The major exception to this lonesome boredom comes during the early rut when bucks are searching for action. They eat and ruminate, but hurriedly because they’re being driven by another biological imperative: mating. In their hormone-driven mania to find receptive does, bucks prowl woods and fields nearly all day. Sit a stand over a heavily used travel corridor and you could get a lot of action. But so can still-hunters.
While I still-hunt my way through the rut, bucks not only appear in front of me, but approach from behind. I’ve had them walk within bow range either oblivious to my orange-clad bulk or curious as to what I am. A tree stump? An ugly doe, perhaps?
The key to success in still-hunting is scent control and motion control. Noise isn’t a huge issue, although dry leaves can give you fits. But plenty of woodland creatures rattle foliage. Squirrels, turkeys, armadillos, hogs . . . Move like they do in fits and stops and you blend in. Such minimal movement is a natural part of being mostly still as you hunt, which is why they call this still-hunting. It’s an apt, even cool descriptor.
The hunter is moving, searching for his quarry, but is motionless for most of the time. He watches, scans, glasses (binoculars are a huge advantage), and looks thoroughly before moving into or across the wind to open new avenues. He spots white legs, horizontal backs, flicking ears, white antlers, shiny black eyes.
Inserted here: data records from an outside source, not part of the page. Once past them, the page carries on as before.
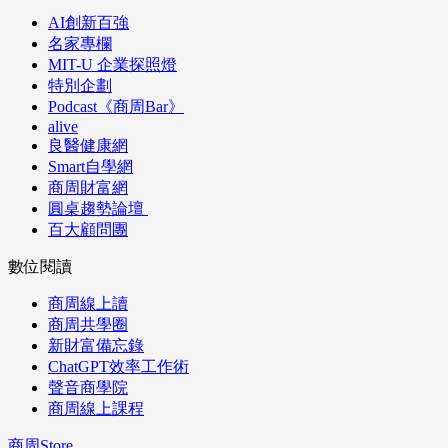
AI創新百強
名家專欄
MIT-U 企業探照燈
特別企劃
Podcast《商周Bar》
alive
良醫健康網
Smart自學網
商周財富網
圓桌趨勢論壇
百大顧問團
數位閱讀
商周線上讀
商周共學圈
新財富備忘錄
ChatGPT效率工作術
聲音商學院
商周線上課程
商周Store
See them before they see you, find the opening, shoot.
There are many small tricks and details that improve still-hunting, and these tactics are covered in-depth in our phone app, Everything Whitetail, under “The Hunt” tab, then “Hunting Tactics” for all the secrets.
Still-hunting isn’t for everyone, but it is for anyone who enjoys prowling, discovering new coverts and thickets, new bedding sites and feeding spots, new rubs and scrapes, more and bigger deer. You stay active, stay warmer, remain alert and stimulated, and become a better woodsman. Would you rather hunt like a lion or a snapping turtle? Learn to still-hunt and decades from now you’ll be still-hunting still.